Recent data has suggested that Australia's manufacturing and services industries are losing their recovery strength and are at risk of falling back into contraction. The strong Aussie dollar – a legacy of high interest rates (compared to other developed nations) – is killing Australia's once dominant tourism industry. Last week's data also showed the nationwide construction industry has indeed fallen into contraction again. But that reading hid a fundamental factor.

Examination of engineering work data shows Australia is currently experiencing its greatest ever construction boom, the economists at CommSec point out. From what was in February a $47.2bn total of engineering work under way, March saw for the first time the addition of the $43bn Gorgon gas project into the data. The total of $88bn is a record, and three times the size of the corresponding number only three years ago.

Add in commercial and residential construction, and total projects tally to $133bn or just under 11% of GDP, notes CommSec. “Australia has never seen construction work of the size and spread that is currently underway”.

This all sounds wonderful, except for the fact it is all happening in WA and Queensland, and to a lesser extent the Northern Territory. In Sydney and Melbourne, lack of housing construction investment from builders unable to secure funding has meant the least affordable housing on the planet. Economic activity is shifting to these less populous states from the more populous states.

Together, WA and Queensland boast 30% of Australia's population but account for 36% of GDP compared to NSW's 28%, notes CommSec, and rising. The two account for over 60% of all Australian exports and 80% of exports to China. Adding in Gorgon means WA alone accounts for 66% of all new engineering work underway and WA and Queensland combined account for 82%.

Before last decade's resources boom, CPI inflation in Perth and Brisbane usually ran about 0.2-0.3 percentage points below the national average. Just before the GFC, they had hit 0.7 points above.

The resource states are now running in overdrive while NSW in particular is struggling to get out of second gear. This is the “two-speed” economy.
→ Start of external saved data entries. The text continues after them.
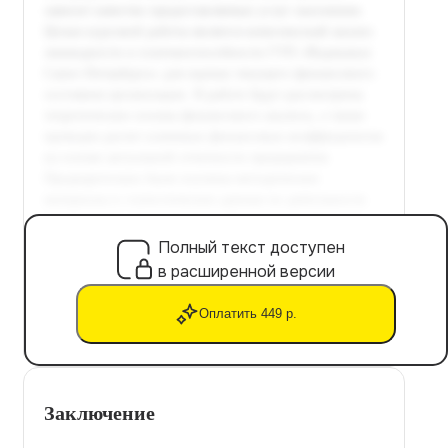
Полный текст доступен
в расширенной версии
Оплатить 449 р.
Заключение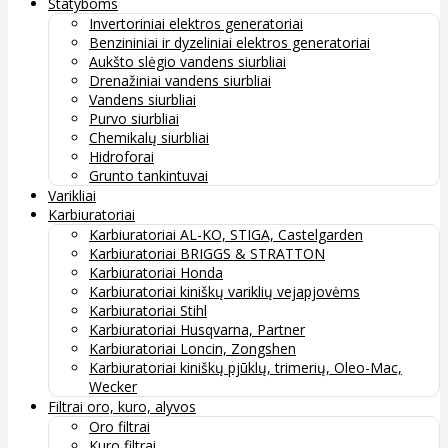
Statyboms
Invertoriniai elektros generatoriai
Benzininiai ir dyzeliniai elektros generatoriai
Aukšto slėgio vandens siurbliai
Drenažiniai vandens siurbliai
Vandens siurbliai
Purvo siurbliai
Chemikalų siurbliai
Hidroforai
Grunto tankintuvai
Varikliai
Karbiuratoriai
Karbiuratoriai AL-KO, STIGA, Castelgarden
Karbiuratoriai BRIGGS & STRATTON
Karbiuratoriai Honda
Karbiuratoriai kiniškų variklių vejapjovėms
Karbiuratoriai Stihl
Karbiuratoriai Husqvarna, Partner
Karbiuratoriai Loncin, Zongshen
Karbiuratoriai kiniškų pjūklų, trimerių, Oleo-Mac,
Wecker
Filtrai oro, kuro, alyvos
Oro filtrai
Kuro filtrai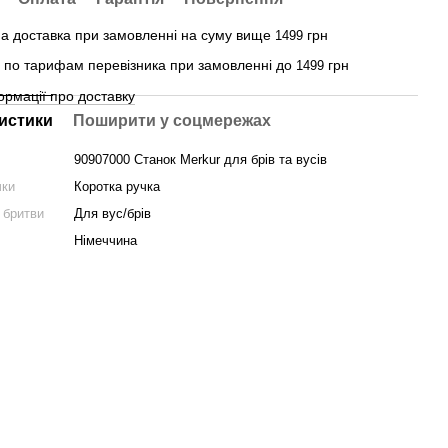
а доставка при замовленні на суму вище
грн
1499
 - по тарифам перевізника при замовленні до
грн
1499
ормації про доставку
истики
Поширити у соцмережах
90907000 Станок Merkur для брів та вусів
чки
Коротка ручка
 бритви
Для вус/брів
Німеччина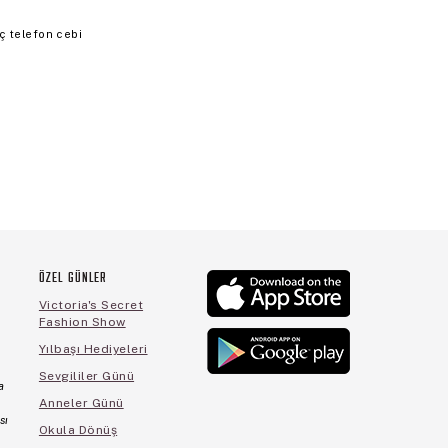
ç telefon cebi
ÖZEL GÜNLER
Victoria's Secret
Fashion Show
Yılbaşı Hediyeleri
Sevgililer Günü
a
Anneler Günü
sı
Okula Dönüş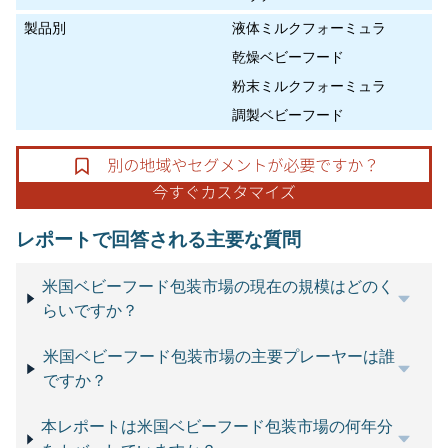
製品別
液体ミルクフォーミュラ
乾燥ベビーフード
粉末ミルクフォーミュラ
調製ベビーフード
レポートで回答される主要な質問
米国ベビーフード包装市場の現在の規模はどのく
らいですか？
米国ベビーフード包装市場の主要プレーヤーは誰
ですか？
本レポートは米国ベビーフード包装市場の何年分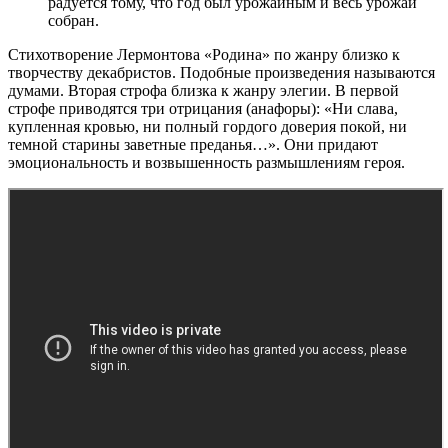
радуется тому, что год был урожайным и весь урожай
собран.
Стихотворение Лермонтова «Родина» по жанру близко к
творчеству декабристов. Подобные произведения называются
думами. Вторая строфа близка к жанру элегии. В первой
строфе приводятся три отрицания (анафоры): «Ни слава,
купленная кровью, ни полный гордого доверия покой, ни
темной старины заветные преданья…». Они придают
эмоциональность и возвышенность размышлениям героя.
The mining boom will push up raw material costs and wages, and thus inflation, only serving to widen the gap between the resource haves and have-nots.
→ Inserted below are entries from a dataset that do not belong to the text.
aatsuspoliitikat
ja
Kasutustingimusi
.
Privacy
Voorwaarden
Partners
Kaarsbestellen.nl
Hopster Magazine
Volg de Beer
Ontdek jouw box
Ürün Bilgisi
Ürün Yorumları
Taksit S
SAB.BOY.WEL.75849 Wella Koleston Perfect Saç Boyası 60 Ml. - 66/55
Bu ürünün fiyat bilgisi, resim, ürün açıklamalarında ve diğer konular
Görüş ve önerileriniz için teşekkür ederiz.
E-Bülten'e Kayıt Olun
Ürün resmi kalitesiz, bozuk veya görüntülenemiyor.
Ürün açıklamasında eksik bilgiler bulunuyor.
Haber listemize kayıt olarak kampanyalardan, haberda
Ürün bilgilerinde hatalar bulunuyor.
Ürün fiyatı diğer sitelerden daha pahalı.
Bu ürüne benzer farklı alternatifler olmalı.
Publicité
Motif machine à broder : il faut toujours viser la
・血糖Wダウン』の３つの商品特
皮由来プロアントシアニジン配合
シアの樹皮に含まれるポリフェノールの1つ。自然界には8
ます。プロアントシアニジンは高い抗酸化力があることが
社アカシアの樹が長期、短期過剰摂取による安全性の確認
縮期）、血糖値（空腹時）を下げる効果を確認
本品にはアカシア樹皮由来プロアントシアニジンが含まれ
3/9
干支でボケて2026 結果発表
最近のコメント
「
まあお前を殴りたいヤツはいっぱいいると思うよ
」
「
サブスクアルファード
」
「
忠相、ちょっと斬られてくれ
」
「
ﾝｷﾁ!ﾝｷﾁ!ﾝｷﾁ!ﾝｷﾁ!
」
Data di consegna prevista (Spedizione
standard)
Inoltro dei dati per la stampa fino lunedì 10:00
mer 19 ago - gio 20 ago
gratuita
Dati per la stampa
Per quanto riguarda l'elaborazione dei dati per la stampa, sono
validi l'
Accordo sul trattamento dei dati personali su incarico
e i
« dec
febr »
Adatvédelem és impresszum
It is a dilemma for the RBA. Even the “normalisation” of interest rates is having an impact on the rest of the economy, before one even considers the extent of pain if the cash rate had to go back to 7%. On the fiscal side of the equation, we await the Henry tax review. But on the monetary side of the equation, perhaps the RBA, as CommSec notes, will be forced to come up with “new policy tools” rather than just blanket rate rises.

Despite the record amount of civil construction projects underway at present, and the promise of a long period of growth in China, the fact remains the pace of growth has now tipped into contraction. And the analysts at BIS Shrapnel see the industry suffering a setback in 2010-11, to the tune of a six percentage point decline.
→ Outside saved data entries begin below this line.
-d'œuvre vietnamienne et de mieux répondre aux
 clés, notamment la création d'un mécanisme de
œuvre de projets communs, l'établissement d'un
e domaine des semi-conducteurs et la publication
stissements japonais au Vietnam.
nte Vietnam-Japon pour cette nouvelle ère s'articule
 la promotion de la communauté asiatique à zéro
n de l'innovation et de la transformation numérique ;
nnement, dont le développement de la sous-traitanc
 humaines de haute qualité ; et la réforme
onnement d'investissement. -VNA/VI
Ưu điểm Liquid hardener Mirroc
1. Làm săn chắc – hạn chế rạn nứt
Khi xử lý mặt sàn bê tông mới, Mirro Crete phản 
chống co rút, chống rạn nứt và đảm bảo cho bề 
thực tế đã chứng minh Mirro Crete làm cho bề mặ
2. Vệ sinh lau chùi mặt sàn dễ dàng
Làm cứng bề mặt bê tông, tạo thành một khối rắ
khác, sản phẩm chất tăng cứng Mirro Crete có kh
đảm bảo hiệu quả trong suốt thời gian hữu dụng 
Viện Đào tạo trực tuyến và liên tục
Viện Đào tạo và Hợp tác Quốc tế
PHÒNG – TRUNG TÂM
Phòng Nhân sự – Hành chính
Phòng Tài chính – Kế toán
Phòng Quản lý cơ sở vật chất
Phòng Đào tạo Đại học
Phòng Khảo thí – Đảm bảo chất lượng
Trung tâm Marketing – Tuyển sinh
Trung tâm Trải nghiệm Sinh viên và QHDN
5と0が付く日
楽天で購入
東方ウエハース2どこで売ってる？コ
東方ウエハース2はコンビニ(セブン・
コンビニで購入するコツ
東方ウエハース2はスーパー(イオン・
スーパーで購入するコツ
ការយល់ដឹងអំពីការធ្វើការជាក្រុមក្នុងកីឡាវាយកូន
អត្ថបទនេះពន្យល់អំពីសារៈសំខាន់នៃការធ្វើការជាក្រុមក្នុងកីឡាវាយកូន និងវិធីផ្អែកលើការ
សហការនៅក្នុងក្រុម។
The simple reason is the lag factor. Rome wasn't built in a day and nor are major public or private construction works. The GFC hit in earnest in late 2008 but in 2009 engineering construction still grew by 15% in Australia as projects previously commissioned were ramping up. But what the GFC did affect was a drop-off or a shelving of new plans. With the notable exception of Gorgon, 2009 featured a general decline in private sector commencements along with an easing in government stimulus works, BIS Shrapnel notes.

Growth in the mining and heavy industry, electricity and road sectors dropped away during the second half of 2009. BIS Shrapnel expects real growth in civil construction will slow to 9% in FY10 and decline further in FY11. But thereafter, the lag factor will once again reinstate growth.

The next cycle in engineering construction is likely to be a strong one, says BIS, lasting into the second half of the decade. Key drivers will be private investment in mining and energy and public investment in passenger rail and telecommunications. But it will not be quite the “boom” experienced in the last five years. Major expansions will be hit by skills shortages, particularly in rail, mining and marine where specialist skills are required. Rising construction costs will also act as a dampener.